Using cell or tissue type ontologies to enhance Molecular Function and Biological Process annotations

Specifying that a gene product is involved in a process in a specific cell or tissue type

For example: If a gene product is involved in transcription (GO:0006350) in Purkinje cells (CL:0000121):

 col 5: GO:0006350
 col 16: occurs_in(CL:0000121)

or if a gene product is involved in gluconeogenesis (GO:0006094) in the liver (UBERON:0002107):

 col 5: GO:0006094
 col 16: occurs_in(UBERON:0002107)

Use cases

1. Human SLC22A5 (UniProtKB:O76082) is involved in quorum sensing involved in interaction with host (GO:0052106) in colonic epithelial cells (CL:0000066), PMID:18005709

So the annotation would be;

DB (Col 2) Object (Col 3) GO ID (Col 5) Reference (Col 6) Extension (Col 16)
O76082 SLC22A5 GO:0052106 PMID:18005709 occurs_in(CL:0000066)


2. Human Wnt7a (UniProtKB:O00755) is involved in positive regulation of epithelial cell proliferation involved in wound healing (GO:0060054) in corneal epithelial cells (CL:0000575), PMID:15802269

So the annotation would be;

DB (Col 2) Object (Col 3) GO ID (Col 5) Reference (Col 6) Extension (Col 16)
O00755 Wnt7a GO:0060054 PMID:15802269 occurs_in(CL:0000575)


Exception

One exception to using the occurs_in relationship for enhancing Biological Process annotations is when annotating a gene product to terms such as '<X> cell fate commitment'. The commitment actually occurs in a stem cell before 'X cell' forms. For example, an annotation to 'myoblast cell fate commitment' should not have the annotation extension: occurs_in(CL:0000056), which indicates that the commitment to become a myoblast cell is occuring in the myoblast cell (CL:0000056) as, in fact, it is occuring in a stem cell.
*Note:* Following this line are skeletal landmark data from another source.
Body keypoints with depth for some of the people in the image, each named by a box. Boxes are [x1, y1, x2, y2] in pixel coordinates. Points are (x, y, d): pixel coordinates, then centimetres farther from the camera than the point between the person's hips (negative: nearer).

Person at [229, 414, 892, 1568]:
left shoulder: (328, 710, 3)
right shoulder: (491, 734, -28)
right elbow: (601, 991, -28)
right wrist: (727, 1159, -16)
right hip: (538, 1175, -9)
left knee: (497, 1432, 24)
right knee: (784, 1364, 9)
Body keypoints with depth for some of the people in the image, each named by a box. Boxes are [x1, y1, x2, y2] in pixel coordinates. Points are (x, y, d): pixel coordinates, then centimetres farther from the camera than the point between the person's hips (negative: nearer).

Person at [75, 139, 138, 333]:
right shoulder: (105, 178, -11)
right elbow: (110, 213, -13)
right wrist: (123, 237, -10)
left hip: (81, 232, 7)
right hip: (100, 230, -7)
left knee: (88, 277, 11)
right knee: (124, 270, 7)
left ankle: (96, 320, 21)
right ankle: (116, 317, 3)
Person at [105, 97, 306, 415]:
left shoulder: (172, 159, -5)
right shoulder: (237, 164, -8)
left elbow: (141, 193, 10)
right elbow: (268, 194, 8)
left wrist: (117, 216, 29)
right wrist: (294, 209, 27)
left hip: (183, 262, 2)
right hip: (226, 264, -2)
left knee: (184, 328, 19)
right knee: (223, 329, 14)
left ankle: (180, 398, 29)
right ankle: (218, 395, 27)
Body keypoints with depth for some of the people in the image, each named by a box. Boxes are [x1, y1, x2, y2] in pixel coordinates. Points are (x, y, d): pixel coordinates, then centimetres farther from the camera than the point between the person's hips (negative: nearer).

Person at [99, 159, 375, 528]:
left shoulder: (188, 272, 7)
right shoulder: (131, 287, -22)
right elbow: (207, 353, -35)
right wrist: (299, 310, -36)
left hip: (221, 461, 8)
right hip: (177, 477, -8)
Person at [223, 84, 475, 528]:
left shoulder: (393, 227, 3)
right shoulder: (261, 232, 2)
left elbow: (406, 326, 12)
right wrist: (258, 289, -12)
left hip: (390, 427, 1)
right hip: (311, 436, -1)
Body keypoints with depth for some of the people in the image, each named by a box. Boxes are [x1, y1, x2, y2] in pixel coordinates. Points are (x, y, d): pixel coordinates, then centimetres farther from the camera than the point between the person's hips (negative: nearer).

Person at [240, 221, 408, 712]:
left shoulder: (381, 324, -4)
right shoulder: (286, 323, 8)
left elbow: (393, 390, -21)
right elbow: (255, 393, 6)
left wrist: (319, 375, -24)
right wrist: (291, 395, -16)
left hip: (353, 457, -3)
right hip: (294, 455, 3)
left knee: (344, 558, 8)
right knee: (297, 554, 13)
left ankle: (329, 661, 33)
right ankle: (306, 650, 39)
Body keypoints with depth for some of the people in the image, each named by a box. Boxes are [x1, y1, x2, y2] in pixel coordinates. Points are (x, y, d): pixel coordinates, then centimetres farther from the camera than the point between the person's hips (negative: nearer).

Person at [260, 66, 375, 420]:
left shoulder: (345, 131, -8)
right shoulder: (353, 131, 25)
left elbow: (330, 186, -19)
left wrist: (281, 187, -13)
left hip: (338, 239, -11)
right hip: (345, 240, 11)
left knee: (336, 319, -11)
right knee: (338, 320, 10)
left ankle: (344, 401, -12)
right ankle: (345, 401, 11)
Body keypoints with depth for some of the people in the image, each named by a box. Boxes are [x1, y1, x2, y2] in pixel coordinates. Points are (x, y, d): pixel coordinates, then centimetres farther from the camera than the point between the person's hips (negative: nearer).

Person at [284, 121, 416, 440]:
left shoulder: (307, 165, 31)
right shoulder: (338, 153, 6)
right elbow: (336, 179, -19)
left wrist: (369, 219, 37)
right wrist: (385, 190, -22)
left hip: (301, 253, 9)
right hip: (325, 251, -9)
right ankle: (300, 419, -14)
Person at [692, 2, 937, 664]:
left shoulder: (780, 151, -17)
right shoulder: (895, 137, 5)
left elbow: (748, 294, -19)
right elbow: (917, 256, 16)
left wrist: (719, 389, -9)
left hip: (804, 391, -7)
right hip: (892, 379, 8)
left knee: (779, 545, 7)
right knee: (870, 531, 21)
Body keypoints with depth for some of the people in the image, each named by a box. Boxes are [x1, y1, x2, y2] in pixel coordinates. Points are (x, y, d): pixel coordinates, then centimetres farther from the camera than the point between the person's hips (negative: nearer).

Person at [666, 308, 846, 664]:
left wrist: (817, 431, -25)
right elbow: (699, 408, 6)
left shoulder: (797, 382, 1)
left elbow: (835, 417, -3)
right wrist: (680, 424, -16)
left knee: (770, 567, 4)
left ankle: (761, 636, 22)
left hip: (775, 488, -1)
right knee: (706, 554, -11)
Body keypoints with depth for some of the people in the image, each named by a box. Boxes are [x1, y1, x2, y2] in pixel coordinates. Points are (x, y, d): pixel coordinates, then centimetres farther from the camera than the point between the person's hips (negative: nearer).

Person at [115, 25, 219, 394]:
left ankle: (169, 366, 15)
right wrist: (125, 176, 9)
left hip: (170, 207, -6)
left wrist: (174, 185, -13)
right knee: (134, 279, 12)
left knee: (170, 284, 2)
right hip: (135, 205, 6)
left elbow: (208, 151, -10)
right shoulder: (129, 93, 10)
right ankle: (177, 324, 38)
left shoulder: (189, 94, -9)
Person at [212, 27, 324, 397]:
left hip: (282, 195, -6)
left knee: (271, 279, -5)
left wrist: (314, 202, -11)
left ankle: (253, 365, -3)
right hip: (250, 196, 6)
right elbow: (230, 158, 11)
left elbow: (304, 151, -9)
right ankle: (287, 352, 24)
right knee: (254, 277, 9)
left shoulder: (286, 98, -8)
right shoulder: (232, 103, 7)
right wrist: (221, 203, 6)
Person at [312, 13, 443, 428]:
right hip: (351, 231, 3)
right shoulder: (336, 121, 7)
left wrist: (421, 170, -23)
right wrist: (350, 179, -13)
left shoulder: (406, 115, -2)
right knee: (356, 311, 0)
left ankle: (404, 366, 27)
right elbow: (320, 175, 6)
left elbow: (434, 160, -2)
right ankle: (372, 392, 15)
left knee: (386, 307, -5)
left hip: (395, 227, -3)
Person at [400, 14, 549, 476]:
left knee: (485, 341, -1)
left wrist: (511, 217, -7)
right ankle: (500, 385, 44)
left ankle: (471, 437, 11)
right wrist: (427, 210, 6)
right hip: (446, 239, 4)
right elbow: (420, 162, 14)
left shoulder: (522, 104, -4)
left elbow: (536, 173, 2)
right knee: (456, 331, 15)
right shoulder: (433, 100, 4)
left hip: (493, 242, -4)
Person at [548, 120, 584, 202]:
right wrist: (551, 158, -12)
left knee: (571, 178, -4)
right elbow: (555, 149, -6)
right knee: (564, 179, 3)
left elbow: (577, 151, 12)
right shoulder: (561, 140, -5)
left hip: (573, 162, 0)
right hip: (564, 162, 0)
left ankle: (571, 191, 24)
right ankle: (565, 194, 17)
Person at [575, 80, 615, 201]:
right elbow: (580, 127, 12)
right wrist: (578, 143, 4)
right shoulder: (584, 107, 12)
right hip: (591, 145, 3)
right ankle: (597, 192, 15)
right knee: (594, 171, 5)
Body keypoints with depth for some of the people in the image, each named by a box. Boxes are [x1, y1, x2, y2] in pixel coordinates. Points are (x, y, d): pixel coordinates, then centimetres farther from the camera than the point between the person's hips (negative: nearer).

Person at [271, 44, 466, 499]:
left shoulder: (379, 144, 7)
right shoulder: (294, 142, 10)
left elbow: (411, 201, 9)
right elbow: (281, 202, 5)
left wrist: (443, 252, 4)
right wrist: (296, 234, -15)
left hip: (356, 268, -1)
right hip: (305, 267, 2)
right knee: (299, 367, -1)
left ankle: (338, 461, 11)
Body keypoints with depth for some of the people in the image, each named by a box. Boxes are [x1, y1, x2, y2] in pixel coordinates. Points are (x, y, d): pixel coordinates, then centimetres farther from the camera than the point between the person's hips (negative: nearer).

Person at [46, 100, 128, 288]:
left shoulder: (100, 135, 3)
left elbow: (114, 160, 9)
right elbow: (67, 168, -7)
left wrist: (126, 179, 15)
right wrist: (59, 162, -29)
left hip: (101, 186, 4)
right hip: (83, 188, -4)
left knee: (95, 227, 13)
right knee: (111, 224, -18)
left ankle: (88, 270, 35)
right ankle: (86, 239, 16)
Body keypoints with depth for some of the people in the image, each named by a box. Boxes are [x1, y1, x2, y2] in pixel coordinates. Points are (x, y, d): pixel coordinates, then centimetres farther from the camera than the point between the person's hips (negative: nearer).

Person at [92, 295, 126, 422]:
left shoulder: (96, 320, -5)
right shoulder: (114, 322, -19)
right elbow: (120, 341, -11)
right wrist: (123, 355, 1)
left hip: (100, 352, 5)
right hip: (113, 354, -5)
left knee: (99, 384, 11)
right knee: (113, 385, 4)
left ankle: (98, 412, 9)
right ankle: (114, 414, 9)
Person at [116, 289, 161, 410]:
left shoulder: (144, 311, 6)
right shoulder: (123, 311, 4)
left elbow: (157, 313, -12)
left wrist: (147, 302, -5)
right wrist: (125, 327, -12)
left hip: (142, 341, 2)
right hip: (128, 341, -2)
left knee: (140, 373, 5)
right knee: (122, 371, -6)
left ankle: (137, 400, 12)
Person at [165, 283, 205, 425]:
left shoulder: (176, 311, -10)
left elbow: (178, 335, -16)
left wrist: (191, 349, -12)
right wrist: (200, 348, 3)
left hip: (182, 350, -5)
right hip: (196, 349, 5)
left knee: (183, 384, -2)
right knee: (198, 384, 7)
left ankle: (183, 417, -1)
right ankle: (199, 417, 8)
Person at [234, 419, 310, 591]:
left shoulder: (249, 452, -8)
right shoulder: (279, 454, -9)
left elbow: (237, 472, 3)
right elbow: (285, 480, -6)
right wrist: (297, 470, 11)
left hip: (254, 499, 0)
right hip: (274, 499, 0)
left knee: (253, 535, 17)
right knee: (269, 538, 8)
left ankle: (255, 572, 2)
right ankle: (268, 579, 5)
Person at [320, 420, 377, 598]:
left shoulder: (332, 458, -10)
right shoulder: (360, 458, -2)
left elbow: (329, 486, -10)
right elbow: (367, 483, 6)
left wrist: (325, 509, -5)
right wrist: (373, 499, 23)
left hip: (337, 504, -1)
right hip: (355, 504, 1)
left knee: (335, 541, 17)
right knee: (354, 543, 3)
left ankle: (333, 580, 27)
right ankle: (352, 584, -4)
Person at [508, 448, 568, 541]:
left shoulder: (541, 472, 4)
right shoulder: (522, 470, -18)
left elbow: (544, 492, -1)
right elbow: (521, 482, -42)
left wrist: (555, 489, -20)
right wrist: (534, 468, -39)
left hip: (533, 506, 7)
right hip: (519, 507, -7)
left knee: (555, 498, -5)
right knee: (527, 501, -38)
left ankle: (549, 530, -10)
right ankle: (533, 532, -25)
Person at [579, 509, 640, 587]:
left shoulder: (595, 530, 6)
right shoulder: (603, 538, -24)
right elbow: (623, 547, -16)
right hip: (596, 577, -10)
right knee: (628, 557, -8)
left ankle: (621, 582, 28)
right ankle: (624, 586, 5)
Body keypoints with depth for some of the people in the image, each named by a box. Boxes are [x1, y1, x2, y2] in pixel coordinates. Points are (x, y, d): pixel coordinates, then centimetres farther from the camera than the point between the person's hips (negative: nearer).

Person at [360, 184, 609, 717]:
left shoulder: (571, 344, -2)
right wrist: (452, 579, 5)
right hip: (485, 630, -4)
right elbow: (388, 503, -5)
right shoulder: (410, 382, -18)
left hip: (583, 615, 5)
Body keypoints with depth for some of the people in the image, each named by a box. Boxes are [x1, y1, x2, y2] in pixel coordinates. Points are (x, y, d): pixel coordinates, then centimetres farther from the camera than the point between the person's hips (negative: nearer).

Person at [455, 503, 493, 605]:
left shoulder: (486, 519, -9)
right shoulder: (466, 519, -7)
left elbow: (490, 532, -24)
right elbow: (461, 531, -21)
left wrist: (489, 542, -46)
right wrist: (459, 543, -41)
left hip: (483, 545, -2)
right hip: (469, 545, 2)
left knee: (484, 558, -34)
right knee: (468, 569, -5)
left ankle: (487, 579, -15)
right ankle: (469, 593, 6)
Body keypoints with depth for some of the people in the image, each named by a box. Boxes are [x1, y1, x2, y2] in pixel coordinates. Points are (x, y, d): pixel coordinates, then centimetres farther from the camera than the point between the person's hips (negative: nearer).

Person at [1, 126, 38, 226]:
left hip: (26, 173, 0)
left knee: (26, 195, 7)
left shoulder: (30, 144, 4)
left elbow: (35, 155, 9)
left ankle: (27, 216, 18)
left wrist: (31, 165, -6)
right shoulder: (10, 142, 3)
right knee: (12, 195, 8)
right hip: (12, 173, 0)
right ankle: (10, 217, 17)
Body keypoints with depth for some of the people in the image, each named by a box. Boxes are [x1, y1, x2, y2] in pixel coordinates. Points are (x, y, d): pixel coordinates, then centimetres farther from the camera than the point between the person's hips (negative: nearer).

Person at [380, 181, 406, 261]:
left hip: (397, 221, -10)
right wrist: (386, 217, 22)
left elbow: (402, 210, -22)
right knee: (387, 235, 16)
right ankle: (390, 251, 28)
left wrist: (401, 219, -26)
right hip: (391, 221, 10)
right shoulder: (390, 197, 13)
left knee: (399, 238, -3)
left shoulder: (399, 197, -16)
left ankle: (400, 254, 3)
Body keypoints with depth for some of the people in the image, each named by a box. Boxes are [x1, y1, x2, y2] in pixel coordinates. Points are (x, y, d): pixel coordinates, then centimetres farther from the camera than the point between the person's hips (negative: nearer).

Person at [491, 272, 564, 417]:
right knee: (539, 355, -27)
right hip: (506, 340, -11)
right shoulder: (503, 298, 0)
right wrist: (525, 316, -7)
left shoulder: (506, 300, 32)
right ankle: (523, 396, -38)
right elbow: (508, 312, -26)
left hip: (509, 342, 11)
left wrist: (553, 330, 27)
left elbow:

Multiple annotation extensions for cell type

The publication may describe the localization of a gene product in two or more distinct cell types.

For example: Theoretical gene 1234 is located in the mitochondrial membrane (GO:0031966) of Purkinje cells (CL:0000121) and bipolar neurons (CL:0000103), PMID:54321

So the annotation would be;

DB (Col 2) Object (Col 3) GO ID (Col 5) Reference (Col 6) Extension (Col 16)
1234 Theo GO:0031966 PMID:54321 part_of(CL:0000121)|part_of(CL:0000103)

N. B. No meaning is attached to the order of the cell type identifiers listed in column 16


Requesting new ontology terms for cell type

If the cell type term you require does not exist, you can make a request on the Cell Type Ontology SourceForge tracker or, for plant cell types, on the Plant Ontology SourceForge tracker.